Task requirements:
Would you repeat all of the records underneath, exactly as written?
***** Available data *****
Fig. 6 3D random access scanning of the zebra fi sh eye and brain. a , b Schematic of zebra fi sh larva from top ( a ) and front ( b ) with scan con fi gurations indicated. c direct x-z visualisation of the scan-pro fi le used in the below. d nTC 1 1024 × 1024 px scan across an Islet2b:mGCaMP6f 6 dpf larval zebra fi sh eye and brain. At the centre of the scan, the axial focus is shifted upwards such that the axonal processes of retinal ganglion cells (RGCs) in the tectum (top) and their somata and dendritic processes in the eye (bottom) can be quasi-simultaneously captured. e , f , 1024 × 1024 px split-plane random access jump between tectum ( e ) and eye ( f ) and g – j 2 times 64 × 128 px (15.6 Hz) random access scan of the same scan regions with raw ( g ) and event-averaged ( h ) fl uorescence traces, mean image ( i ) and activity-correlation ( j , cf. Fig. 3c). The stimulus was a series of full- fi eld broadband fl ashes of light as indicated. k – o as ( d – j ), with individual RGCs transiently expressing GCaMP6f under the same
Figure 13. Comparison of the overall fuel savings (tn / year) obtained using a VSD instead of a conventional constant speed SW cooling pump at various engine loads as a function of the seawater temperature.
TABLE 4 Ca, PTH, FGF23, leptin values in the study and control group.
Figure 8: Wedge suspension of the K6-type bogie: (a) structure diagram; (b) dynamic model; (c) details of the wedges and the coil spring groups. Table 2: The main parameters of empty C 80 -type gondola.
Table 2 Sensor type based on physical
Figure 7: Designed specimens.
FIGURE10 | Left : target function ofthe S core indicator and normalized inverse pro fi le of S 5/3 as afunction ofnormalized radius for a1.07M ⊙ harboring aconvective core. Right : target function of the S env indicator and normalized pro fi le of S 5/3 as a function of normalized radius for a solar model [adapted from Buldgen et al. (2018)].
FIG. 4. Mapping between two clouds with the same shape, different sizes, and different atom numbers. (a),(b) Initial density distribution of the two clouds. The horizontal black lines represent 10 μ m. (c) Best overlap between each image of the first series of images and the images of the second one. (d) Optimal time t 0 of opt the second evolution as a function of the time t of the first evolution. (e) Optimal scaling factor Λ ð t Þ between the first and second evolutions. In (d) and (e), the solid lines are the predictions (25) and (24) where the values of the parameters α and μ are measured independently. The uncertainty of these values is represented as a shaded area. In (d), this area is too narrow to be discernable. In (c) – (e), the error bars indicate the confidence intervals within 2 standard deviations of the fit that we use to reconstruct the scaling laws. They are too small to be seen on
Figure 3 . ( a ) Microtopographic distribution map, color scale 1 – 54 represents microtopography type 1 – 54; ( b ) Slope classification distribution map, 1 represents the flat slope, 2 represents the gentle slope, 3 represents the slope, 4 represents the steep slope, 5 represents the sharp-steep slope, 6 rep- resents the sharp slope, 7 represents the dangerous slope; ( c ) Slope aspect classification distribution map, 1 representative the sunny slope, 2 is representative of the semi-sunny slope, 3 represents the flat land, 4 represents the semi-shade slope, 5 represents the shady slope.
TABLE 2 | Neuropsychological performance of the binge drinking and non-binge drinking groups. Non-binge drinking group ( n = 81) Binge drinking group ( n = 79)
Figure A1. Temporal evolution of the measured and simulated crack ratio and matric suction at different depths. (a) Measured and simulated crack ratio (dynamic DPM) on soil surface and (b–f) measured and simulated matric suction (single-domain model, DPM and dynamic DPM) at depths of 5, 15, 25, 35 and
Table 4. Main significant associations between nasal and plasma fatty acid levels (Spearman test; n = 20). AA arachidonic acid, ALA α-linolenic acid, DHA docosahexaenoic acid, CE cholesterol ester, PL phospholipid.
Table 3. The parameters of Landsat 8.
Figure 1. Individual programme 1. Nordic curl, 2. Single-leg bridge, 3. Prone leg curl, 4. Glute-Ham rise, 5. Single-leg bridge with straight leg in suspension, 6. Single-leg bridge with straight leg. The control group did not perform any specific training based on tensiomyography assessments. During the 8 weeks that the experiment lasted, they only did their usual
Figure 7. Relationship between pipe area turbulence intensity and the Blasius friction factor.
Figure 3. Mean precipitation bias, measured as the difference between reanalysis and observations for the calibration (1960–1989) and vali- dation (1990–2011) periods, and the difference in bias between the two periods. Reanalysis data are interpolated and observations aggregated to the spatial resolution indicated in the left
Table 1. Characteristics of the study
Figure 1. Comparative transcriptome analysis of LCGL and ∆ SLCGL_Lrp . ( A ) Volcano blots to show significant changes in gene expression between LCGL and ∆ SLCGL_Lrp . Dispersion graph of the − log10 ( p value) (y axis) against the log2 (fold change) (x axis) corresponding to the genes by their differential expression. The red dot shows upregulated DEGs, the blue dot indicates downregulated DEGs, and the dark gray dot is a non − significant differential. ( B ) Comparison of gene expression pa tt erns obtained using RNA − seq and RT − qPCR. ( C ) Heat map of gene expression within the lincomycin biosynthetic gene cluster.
*****
Answer space:
Fig. 6 3D random access scanning of the zebra fi sh eye and brain. a , b Schematic of zebra fi sh larva from top ( a ) and front ( b ) with scan con fi gurations indicated. c direct x-z visualisation of the scan-pro fi le used in the below. d nTC 1 1024 × 1024 px scan across an Islet2b:mGCaMP6f 6 dpf larval zebra fi sh eye and brain. At the centre of the scan, the axial focus is shifted upwards such that the axonal processes of retinal ganglion cells (RGCs) in the tectum (top) and their somata and dendritic processes in the eye (bottom) can be quasi-simultaneously captured. e , f , 1024 × 1024 px split-plane random access jump between tectum ( e ) and eye ( f ) and g – j 2 times 64 × 128 px (15.6 Hz) random access scan of the same scan regions with raw ( g ) and event-averaged ( h ) fl uorescence traces, mean image ( i ) and activity-correlation ( j , cf. Fig. 3c). The stimulus was a series of full- fi eld broadband fl ashes of light as indicated. k – o as ( d – j ), with individual RGCs transiently expressing GCaMP6f under the same
Figure 13. Comparison of the overall fuel savings (tn / year) obtained using a VSD instead of a conventional constant speed SW cooling pump at various engine loads as a function of the seawater temperature.
TABLE 4 Ca, PTH, FGF23, leptin values in the study and control group.
Figure 8: Wedge suspension of the K6-type bogie: (a) structure diagram; (b) dynamic model; (c) details of the wedges and the coil spring groups. Table 2: The main parameters of empty C 80 -type gondola.
Table 2 Sensor type based on physical
Figure 7: Designed specimens.
FIGURE10 | Left : target function ofthe S core indicator and normalized inverse pro fi le of S 5/3 as afunction ofnormalized radius for a1.07M ⊙ harboring aconvective core. Right : target function of the S env indicator and normalized pro fi le of S 5/3 as a function of normalized radius for a solar model [adapted from Buldgen et al. (2018)].
FIG. 4. Mapping between two clouds with the same shape, different sizes, and different atom numbers. (a),(b) Initial density distribution of the two clouds. The horizontal black lines represent 10 μ m. (c) Best overlap between each image of the first series of images and the images of the second one. (d) Optimal time t 0 of opt the second evolution as a function of the time t of the first evolution. (e) Optimal scaling factor Λ ð t Þ between the first and second evolutions. In (d) and (e), the solid lines are the predictions (25) and (24) where the values of the parameters α and μ are measured independently. The uncertainty of these values is represented as a shaded area. In (d), this area is too narrow to be discernable. In (c) – (e), the error bars indicate the confidence intervals within 2 standard deviations of the fit that we use to reconstruct the scaling laws. They are too small to be seen on
Figure 3 . ( a ) Microtopographic distribution map, color scale 1 – 54 represents microtopography type 1 – 54; ( b ) Slope classification distribution map, 1 represents the flat slope, 2 represents the gentle slope, 3 represents the slope, 4 represents the steep slope, 5 represents the sharp-steep slope, 6 rep- resents the sharp slope, 7 represents the dangerous slope; ( c ) Slope aspect classification distribution map, 1 representative the sunny slope, 2 is representative of the semi-sunny slope, 3 represents the flat land, 4 represents the semi-shade slope, 5 represents the shady slope.
TABLE 2 | Neuropsychological performance of the binge drinking and non-binge drinking groups. Non-binge drinking group ( n = 81) Binge drinking group ( n = 79)
Figure A1. Temporal evolution of the measured and simulated crack ratio and matric suction at different depths. (a) Measured and simulated crack ratio (dynamic DPM) on soil surface and (b–f) measured and simulated matric suction (single-domain model, DPM and dynamic DPM) at depths of 5, 15, 25, 35 and
Table 4. Main significant associations between nasal and plasma fatty acid levels (Spearman test; n = 20). AA arachidonic acid, ALA α-linolenic acid, DHA docosahexaenoic acid, CE cholesterol ester, PL phospholipid.
Table 3. The parameters of Landsat 8.
Figure 1. Individual programme 1. Nordic curl, 2. Single-leg bridge, 3. Prone leg curl, 4. Glute-Ham rise, 5. Single-leg bridge with straight leg in suspension, 6. Single-leg bridge with straight leg. The control group did not perform any specific training based on tensiomyography assessments. During the 8 weeks that the experiment lasted, they only did their usual
Figure 7. Relationship between pipe area turbulence intensity and the Blasius friction factor.
Figure 3. Mean precipitation bias, measured as the difference between reanalysis and observations for the calibration (1960–1989) and vali- dation (1990–2011) periods, and the difference in bias between the two periods. Reanalysis data are interpolated and observations aggregated to the spatial resolution indicated in the left
Table 1. Characteristics of the study
Figure 1. Comparative transcriptome analysis of LCGL and ∆ SLCGL_Lrp . ( A ) Volcano blots to show significant changes in gene expression between LCGL and ∆ SLCGL_Lrp . Dispersion graph of the − log10 ( p value) (y axis) against the log2 (fold change) (x axis) corresponding to the genes by their differential expression. The red dot shows upregulated DEGs, the blue dot indicates downregulated DEGs, and the dark gray dot is a non − significant differential. ( B ) Comparison of gene expression pa tt erns obtained using RNA − seq and RT − qPCR. ( C ) Heat map of gene expression within the lincomycin biosynthetic gene cluster.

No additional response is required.